HIV-1 infection requires a life-term antiretroviral treatment because its cessation leads to rapid viral rebound from the HIV-1 latent cellular/tissue reservoir. Novel approaches to eradicate or permanently silence HIV-1 proviruses are urgently needed to achieve a ?sterile? cure of HIV infection, for which CRIPSR/Cas9 genome editing has opened a new avenue. In the past years, we and others have utilized Cas9-mediated genome editing to excise HIV-1 provirus in vitro, ex vivo and in vivo. One of challenges before clinical application is how to deliver effectively, specifically and safely the powerful genome editing machinery to HIV-1 latently infected cells. The objective of this proposal is to develop novel synthetic nanoparticle (NP) for the in vivo delivery of Cas9/sgRNA ribonucleoprotein (RNP) specifically to CD4 T cells, the most important HIV-1 latent cellular reservoir. We have recently developed a novel synthetic PEG-Morpholine copolymer (PEG-pMor) NP system for in vivo drug delivery in mouse model. Our preliminary data demonstrated the feasibility and efficiency of this PEG-pMor NP to deliver Cas9/sgRNA plasmid or RNP in multiple organs/tissues resulting in eradication of HIV-1 proviral DNA or host cellular genes in vivo. In this proposal, a novel CD4-specific designed ankyrin repeat protein (DARPin) peptide will be displayed on the surface of the PEG-pMor NP to achieve targeted delivery of Cas9/sgRNA RNP to human CD4 T cells in HIV-1-infected humanized mouse models.

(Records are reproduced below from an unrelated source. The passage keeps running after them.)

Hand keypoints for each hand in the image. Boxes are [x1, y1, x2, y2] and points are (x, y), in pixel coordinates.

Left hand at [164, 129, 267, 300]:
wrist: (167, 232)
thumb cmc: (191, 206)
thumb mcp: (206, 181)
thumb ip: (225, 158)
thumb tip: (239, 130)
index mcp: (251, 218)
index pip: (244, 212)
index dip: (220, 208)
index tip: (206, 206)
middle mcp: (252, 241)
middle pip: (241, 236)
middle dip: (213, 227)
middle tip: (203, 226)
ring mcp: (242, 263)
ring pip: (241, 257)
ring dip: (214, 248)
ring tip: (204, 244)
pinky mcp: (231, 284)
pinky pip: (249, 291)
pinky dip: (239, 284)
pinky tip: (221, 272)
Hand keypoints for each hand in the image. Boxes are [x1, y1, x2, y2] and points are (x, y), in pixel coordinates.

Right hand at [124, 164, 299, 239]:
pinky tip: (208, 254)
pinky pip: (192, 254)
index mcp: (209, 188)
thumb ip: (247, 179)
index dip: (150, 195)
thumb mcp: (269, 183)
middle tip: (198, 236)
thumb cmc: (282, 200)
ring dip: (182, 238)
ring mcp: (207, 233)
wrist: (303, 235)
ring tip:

In Aim I, we will develop and characterize CD4 T cell-targeting NP both in vitro and in vivo and determine the efficiency of CD4-specific DARPin-mediated Cas9/duplex sgRNA RNP to excise CCR5 gene in human primary T cells (in vitro) and humanized mouse model (in vivo).

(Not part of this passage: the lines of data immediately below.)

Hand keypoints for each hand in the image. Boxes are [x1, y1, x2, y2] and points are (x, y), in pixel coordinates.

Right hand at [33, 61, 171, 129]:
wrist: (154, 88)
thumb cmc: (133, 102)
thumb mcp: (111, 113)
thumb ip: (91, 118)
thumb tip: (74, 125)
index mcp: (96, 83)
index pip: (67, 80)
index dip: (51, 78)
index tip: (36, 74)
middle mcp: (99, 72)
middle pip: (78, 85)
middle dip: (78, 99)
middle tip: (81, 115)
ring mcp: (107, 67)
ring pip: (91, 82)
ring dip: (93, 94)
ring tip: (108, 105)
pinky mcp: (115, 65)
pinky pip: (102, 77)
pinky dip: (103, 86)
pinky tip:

In Aim II, we will determine the efficiency of CD4 T cell- targeting NP for in vivo delivery of Cas9/sgRNA RNP to excise HIV-1 proviral DNA.

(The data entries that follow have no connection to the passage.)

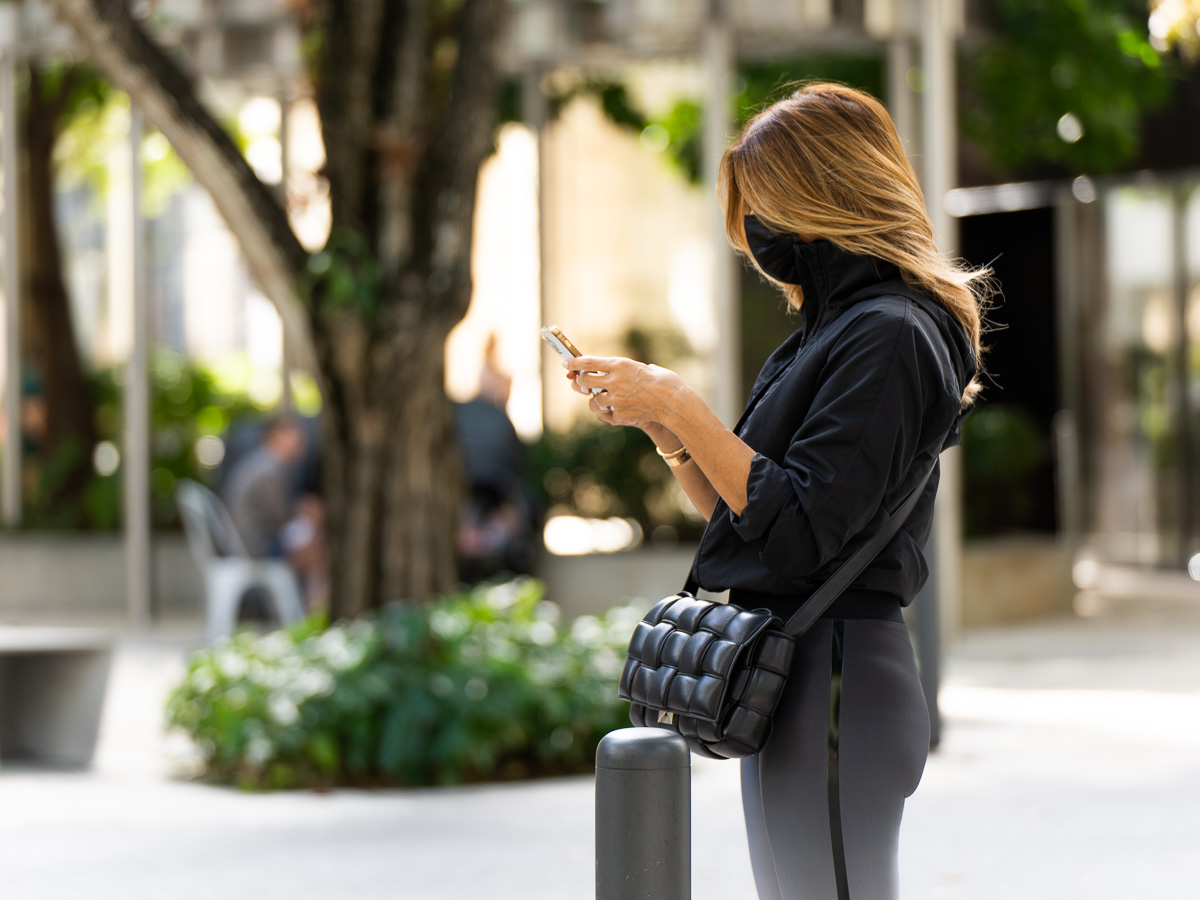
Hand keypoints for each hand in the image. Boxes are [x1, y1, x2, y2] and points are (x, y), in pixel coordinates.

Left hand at [564, 355, 687, 431]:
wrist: (674, 403)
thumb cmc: (664, 382)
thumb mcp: (645, 367)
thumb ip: (628, 369)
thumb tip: (619, 371)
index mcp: (619, 364)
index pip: (587, 362)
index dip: (573, 362)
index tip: (566, 363)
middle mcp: (614, 381)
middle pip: (584, 381)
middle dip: (581, 382)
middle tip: (582, 382)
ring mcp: (615, 399)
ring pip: (594, 401)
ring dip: (597, 400)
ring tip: (608, 398)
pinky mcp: (620, 414)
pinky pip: (607, 413)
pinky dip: (611, 412)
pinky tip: (622, 409)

In Aim III, we will assess the combinatory therapeutic potential of CD4 T cell-targeting NP in vivo delivery of Cas9/quadruplex sgRNA RNP (LTR1/GagD+CCR5-A/B) in blocking or delaying latent HIV-1 viral rebound in humanized mouse model. This high-reward proposal focuses on the screening of novel CD4 T cell-specific delivery of RNP genome editors to excise HIV-1 provirus and disable HIV-1 entry coreceptor CCR5 gene. The positive outcome will offer a novel tool to deliver Cas9/sgRNA RNP to CD4 T cells and/or other reservoir cells in vivo, and thus provide new avenues for the development of therapeutics to cure HIV-1.
HIV-1 infection has no effective vaccine and no known cure because of the dormant provirus in the infected T cells. This proposed research is relevant to public health, because the discovery of a novel CD4 T cell-specific in vivo delivery of Cas9/sgRNA ribonucleotide protein is ultimately expected to snip out HIV-1 provirus and knock out host CCR5 in HIV-1 latently infected T cells. Thus, the strategy to kill virus and save host cells in this proposal is relevant to the part of NIH's mission that helps develop novel therapeutics for the permanent cure of HIV/AIDS.